Using the material below, print a verbatim copy of every line from the one containing "Table 3 - Developmental" through the one containing "Fig. 5 Electrochemical", inclusive, and omit the pictures.

START Dataset entries

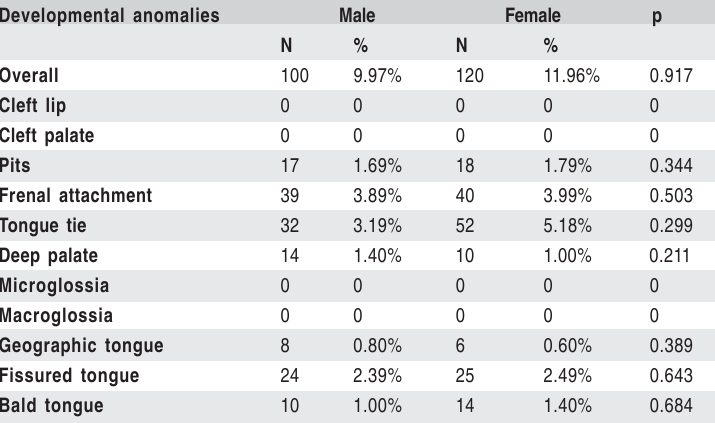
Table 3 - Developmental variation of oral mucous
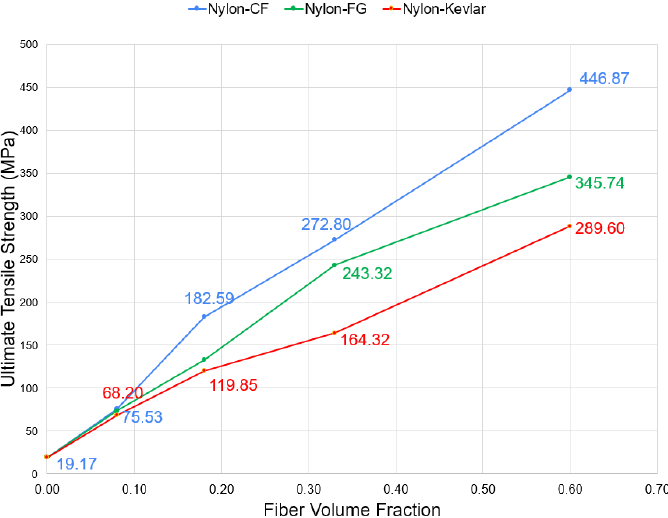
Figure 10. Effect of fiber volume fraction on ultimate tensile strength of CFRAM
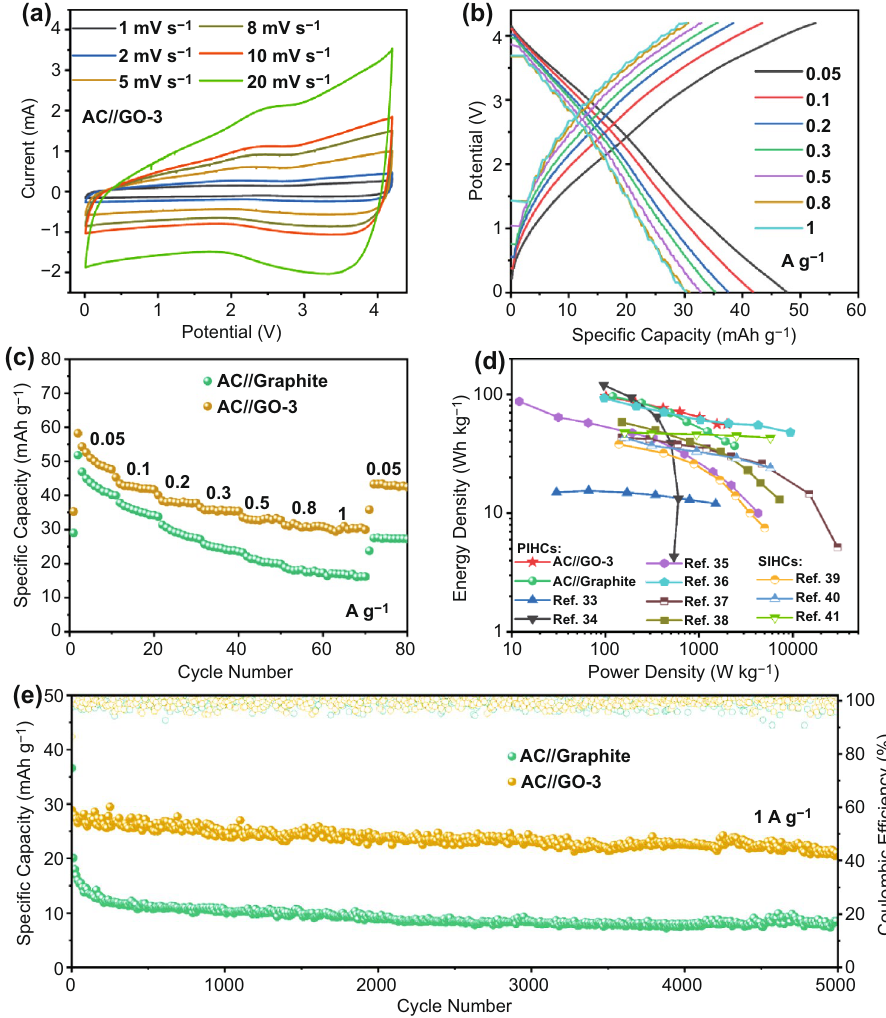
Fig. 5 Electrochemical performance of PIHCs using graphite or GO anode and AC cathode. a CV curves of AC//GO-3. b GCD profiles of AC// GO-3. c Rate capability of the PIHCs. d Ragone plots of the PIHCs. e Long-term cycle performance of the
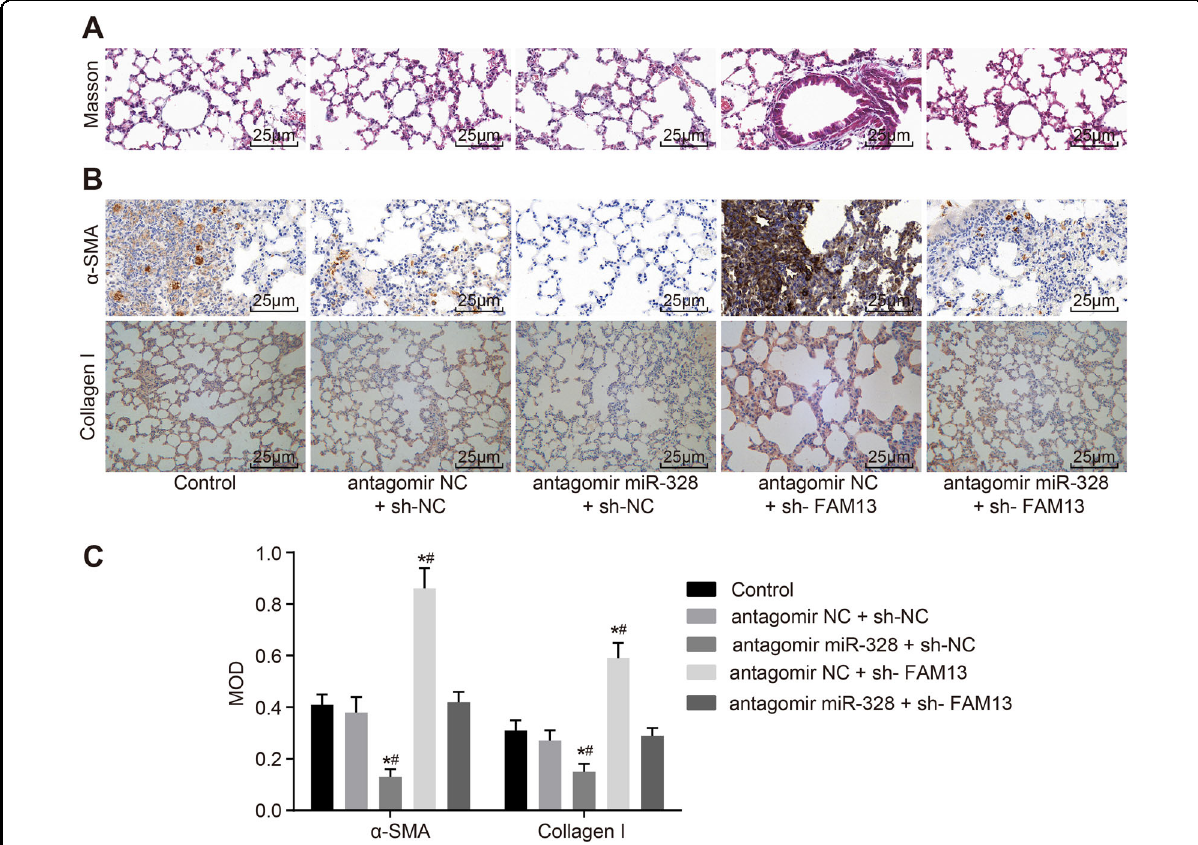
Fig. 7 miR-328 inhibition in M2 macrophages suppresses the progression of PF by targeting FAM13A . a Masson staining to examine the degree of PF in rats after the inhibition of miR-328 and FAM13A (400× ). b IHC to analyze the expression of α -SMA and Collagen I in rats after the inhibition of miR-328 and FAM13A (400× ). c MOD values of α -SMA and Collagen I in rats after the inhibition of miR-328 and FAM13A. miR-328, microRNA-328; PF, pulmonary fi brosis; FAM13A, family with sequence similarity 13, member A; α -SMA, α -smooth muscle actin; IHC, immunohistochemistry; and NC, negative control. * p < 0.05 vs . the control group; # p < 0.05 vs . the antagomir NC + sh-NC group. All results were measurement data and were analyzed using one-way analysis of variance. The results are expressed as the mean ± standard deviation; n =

END Dataset entries
START Dataset entries

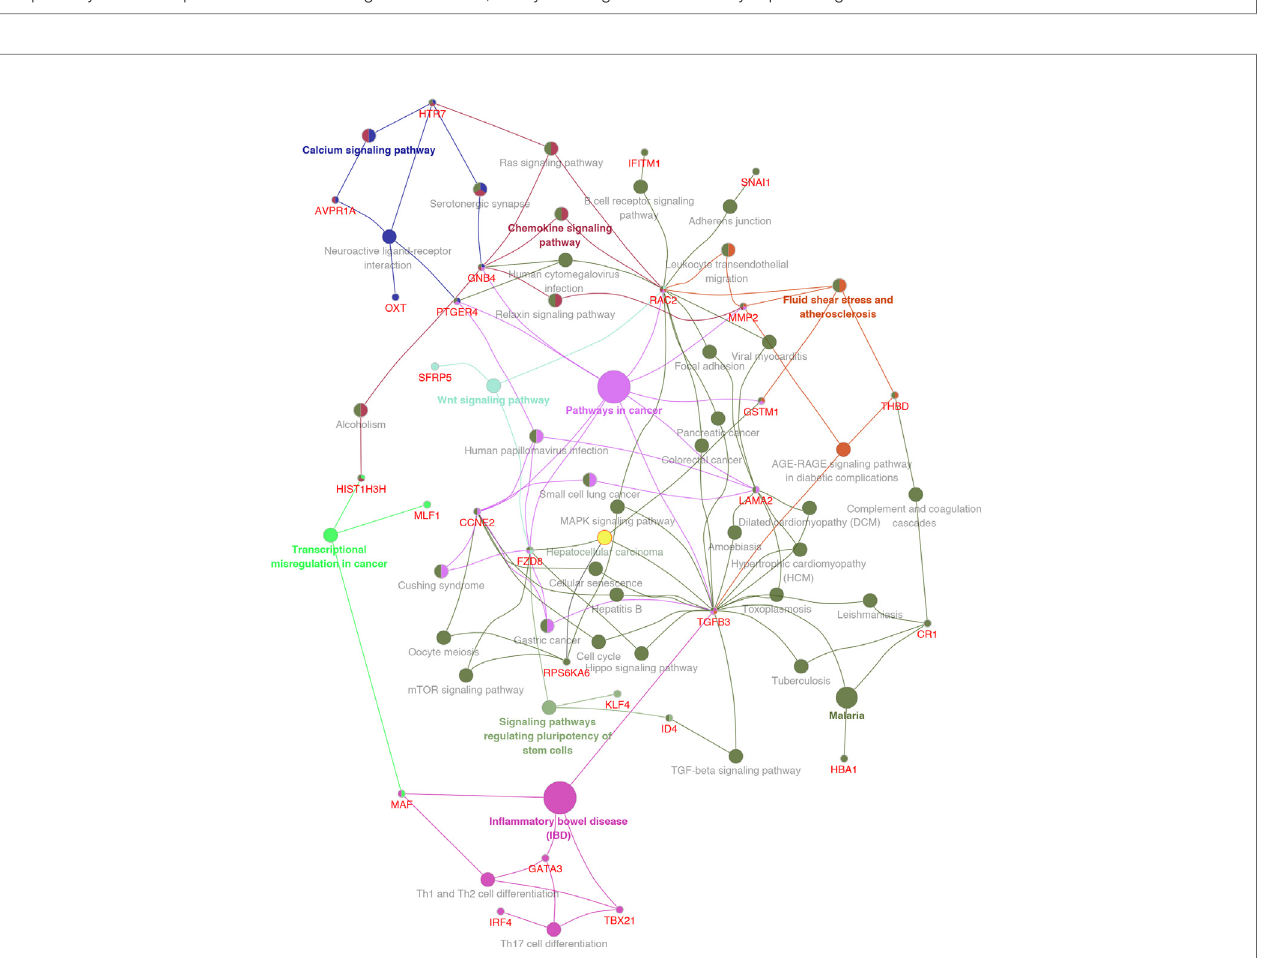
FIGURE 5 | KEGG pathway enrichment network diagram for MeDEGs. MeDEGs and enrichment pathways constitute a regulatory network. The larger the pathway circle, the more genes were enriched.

END Dataset entries
START Dataset entries

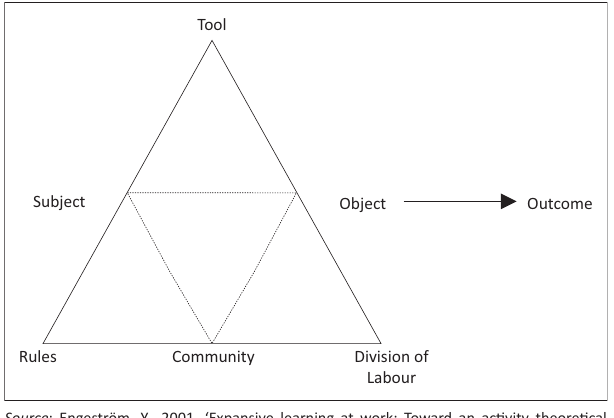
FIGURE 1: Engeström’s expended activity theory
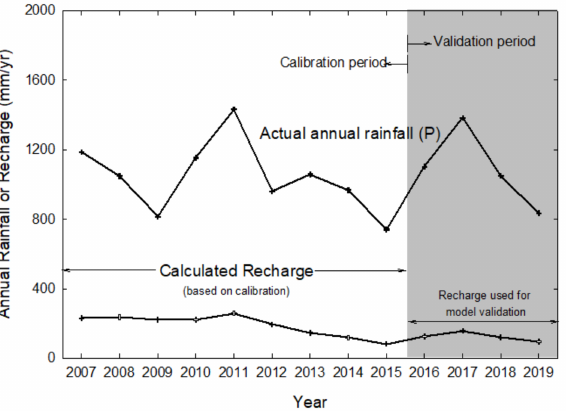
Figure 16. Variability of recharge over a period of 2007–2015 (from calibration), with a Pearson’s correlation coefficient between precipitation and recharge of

END Dataset entries

Output for this exercise
Table 3 - Developmental variation of oral mucous
Figure 10. Effect of fiber volume fraction on ultimate tensile strength of CFRAM
Fig. 5 Electrochemical performance of PIHCs using graphite or GO anode and AC cathode. a CV curves of AC//GO-3. b GCD profiles of AC// GO-3. c Rate capability of the PIHCs. d Ragone plots of the PIHCs. e Long-term cycle performance of the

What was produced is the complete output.